[What this task involves]:
Find where "ST-260, status: Verified -> Assigned" appears in the records below, then return that line and every later line exactly, stopping only at the last line.

Excerpted records Start Marker

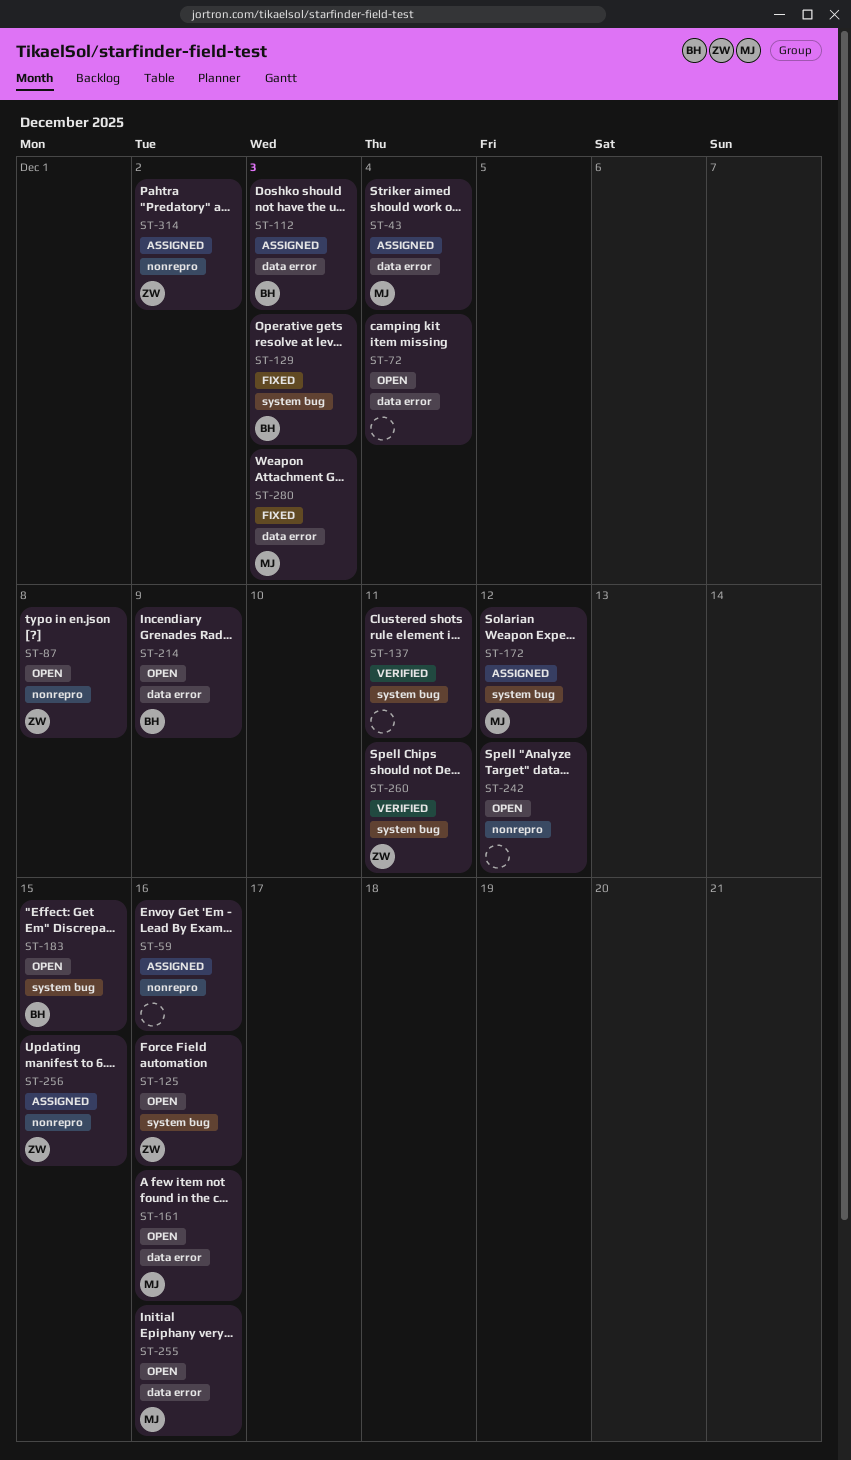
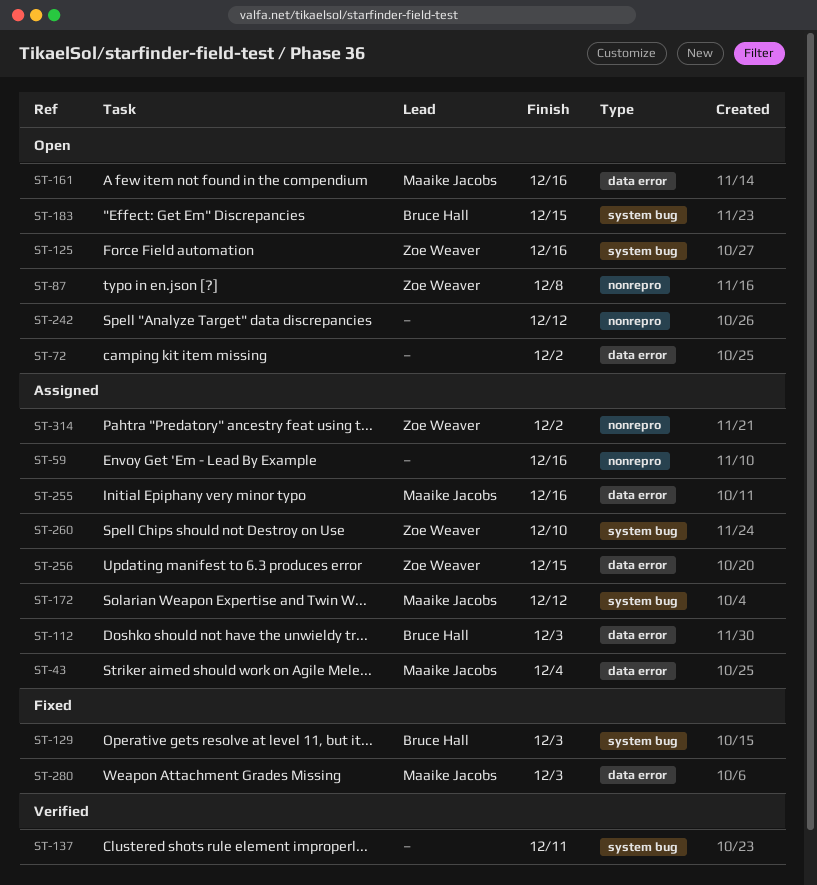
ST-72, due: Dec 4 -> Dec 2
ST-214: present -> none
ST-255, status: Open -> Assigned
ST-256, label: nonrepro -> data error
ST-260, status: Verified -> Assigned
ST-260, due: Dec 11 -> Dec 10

Excerpted records End Marker

[Problem solution]:
ST-260, status: Verified -> Assigned
ST-260, due: Dec 11 -> Dec 10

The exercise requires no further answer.